▶ [Textabschnitt]
----------------
Tichys Einblick
Strategien und Posten statt Positionen

Warum „Jamaika“ eine Chance hat – die Union wird alles anbieten

Niemand sollte glauben, dass es bei den anstehenden Verhandlungen um politische Positionen geht. Es geht um Macht und Posten. Und deswegen könnte am Ende doch noch ein CDU-Kanzler herauskommen, weil die Union den Grünen einen Posten im Bundespräsidialamt bieten könnte.

Mit der schönen Aussicht, in Schloss Bellevue einzuziehen, könnte die CDU die Grünen doch noch für sich gewinnen.

Sollte ich nicht besser meine Wette vom frühen Sonntagabend zurückziehen? Bei TE-live hatte ich Stein und Bein geschworen, es käme nun zu einer Ampel-Koalition, weil die FDP unbedingt „an die Fleischtöpfe will.“ Da war auch der Vorsprung der Scholz-SPD noch größer gewesen. Das mit den Fleischtöpfen (sprich: Finanzministerium für Christian Lindner) gilt zwar immer noch. Aber ist das nicht günstiger bei der fast untergegangenen Laschet/Söder-Union zu haben? Also mit „Jamaika“.
----------------
▶ [Auszüge der Zeilen]

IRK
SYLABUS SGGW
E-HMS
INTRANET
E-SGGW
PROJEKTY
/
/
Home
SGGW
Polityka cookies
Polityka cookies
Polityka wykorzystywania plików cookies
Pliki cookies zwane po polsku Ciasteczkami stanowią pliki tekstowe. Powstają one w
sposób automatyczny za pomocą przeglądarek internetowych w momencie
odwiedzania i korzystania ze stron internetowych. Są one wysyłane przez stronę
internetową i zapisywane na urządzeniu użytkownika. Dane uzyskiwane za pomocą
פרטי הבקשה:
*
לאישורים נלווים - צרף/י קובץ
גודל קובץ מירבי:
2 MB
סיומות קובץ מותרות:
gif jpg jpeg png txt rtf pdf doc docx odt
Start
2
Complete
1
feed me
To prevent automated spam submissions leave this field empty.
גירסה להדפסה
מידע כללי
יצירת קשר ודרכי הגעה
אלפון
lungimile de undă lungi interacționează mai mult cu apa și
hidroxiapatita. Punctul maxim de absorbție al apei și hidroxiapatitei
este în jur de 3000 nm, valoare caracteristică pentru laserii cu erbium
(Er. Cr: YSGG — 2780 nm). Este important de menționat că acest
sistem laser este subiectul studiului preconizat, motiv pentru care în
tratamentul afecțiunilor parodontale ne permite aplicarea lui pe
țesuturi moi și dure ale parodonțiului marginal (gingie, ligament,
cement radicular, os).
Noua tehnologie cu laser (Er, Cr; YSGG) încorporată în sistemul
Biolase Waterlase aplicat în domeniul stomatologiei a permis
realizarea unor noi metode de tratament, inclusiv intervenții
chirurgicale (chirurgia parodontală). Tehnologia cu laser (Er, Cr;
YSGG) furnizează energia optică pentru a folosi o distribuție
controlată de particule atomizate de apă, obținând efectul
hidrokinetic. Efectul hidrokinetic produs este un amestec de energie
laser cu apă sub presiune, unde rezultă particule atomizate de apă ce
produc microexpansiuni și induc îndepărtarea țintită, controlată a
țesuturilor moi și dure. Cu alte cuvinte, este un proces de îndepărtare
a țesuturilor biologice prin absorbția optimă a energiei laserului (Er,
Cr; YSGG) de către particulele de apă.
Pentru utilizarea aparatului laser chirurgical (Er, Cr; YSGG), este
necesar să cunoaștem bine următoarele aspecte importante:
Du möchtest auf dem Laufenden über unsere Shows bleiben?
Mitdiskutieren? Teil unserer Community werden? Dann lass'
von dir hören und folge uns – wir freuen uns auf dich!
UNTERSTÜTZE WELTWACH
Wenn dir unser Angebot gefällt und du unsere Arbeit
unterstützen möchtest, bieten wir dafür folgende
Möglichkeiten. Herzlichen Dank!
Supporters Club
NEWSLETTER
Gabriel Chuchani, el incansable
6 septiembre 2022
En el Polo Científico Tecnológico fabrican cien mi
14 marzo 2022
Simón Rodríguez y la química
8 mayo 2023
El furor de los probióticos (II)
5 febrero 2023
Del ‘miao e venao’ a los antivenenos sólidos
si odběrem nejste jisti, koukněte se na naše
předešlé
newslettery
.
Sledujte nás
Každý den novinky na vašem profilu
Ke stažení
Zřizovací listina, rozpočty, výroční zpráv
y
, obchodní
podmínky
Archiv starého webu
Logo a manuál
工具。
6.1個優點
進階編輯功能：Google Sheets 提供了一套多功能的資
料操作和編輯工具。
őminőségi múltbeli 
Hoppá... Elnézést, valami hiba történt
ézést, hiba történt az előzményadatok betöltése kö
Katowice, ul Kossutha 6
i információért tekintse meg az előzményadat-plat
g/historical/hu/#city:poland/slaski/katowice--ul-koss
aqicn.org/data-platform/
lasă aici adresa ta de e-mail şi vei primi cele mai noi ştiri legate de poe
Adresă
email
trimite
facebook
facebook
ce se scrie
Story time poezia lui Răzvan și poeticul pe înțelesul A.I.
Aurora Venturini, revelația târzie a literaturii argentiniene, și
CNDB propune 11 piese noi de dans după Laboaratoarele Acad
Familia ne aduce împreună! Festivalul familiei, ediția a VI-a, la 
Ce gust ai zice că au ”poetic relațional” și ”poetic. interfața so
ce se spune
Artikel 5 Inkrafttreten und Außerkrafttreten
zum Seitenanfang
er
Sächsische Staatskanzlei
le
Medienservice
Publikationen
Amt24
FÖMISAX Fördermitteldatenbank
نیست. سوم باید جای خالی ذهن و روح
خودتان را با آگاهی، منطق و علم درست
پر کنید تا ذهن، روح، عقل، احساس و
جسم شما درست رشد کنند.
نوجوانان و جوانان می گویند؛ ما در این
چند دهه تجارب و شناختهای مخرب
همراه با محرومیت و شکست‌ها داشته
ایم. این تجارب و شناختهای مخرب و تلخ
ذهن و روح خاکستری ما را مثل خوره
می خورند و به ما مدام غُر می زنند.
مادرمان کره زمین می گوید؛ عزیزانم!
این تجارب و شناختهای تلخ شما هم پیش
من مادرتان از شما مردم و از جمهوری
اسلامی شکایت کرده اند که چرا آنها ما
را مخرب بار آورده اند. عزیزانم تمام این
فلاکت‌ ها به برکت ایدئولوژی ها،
----------------
▶ [Zu erledigen]
#1 Bearbeite im Text zu „Jamaika“ den Abschnitt, der mit „Niemand sollte glauben, dass“ beginnt und bis „für sich gewinnen.“ reicht: Setz „Einfluss“ an die Stelle von „Macht“ und gib den Abschnitt so wieder.
#2 Beantworte diese Fragen zum Text zu „Jamaika“:
(a) Welchen Posten könnte die Union den Grünen bieten?
(b) Wofür stehen die „Fleischtöpfe“, und für wen?
(c) Auf welche Koalition lautete die Wette bei TE-live?

▶ [Die Antworten]
#1
Niemand sollte glauben, dass es bei den anstehenden Verhandlungen um politische Positionen geht. Es geht um Einfluss und Posten. Und deswegen könnte am Ende doch noch ein CDU-Kanzler herauskommen, weil die Union den Grünen einen Posten im Bundespräsidialamt bieten könnte.

Mit der schönen Aussicht, in Schloss Bellevue einzuziehen, könnte die CDU die Grünen doch noch für sich gewinnen.

#2
(a) Einen Posten im Bundespräsidialamt.
(b) Für das Finanzministerium, und zwar für Christian Lindner.
(c) Auf eine Ampel-Koalition.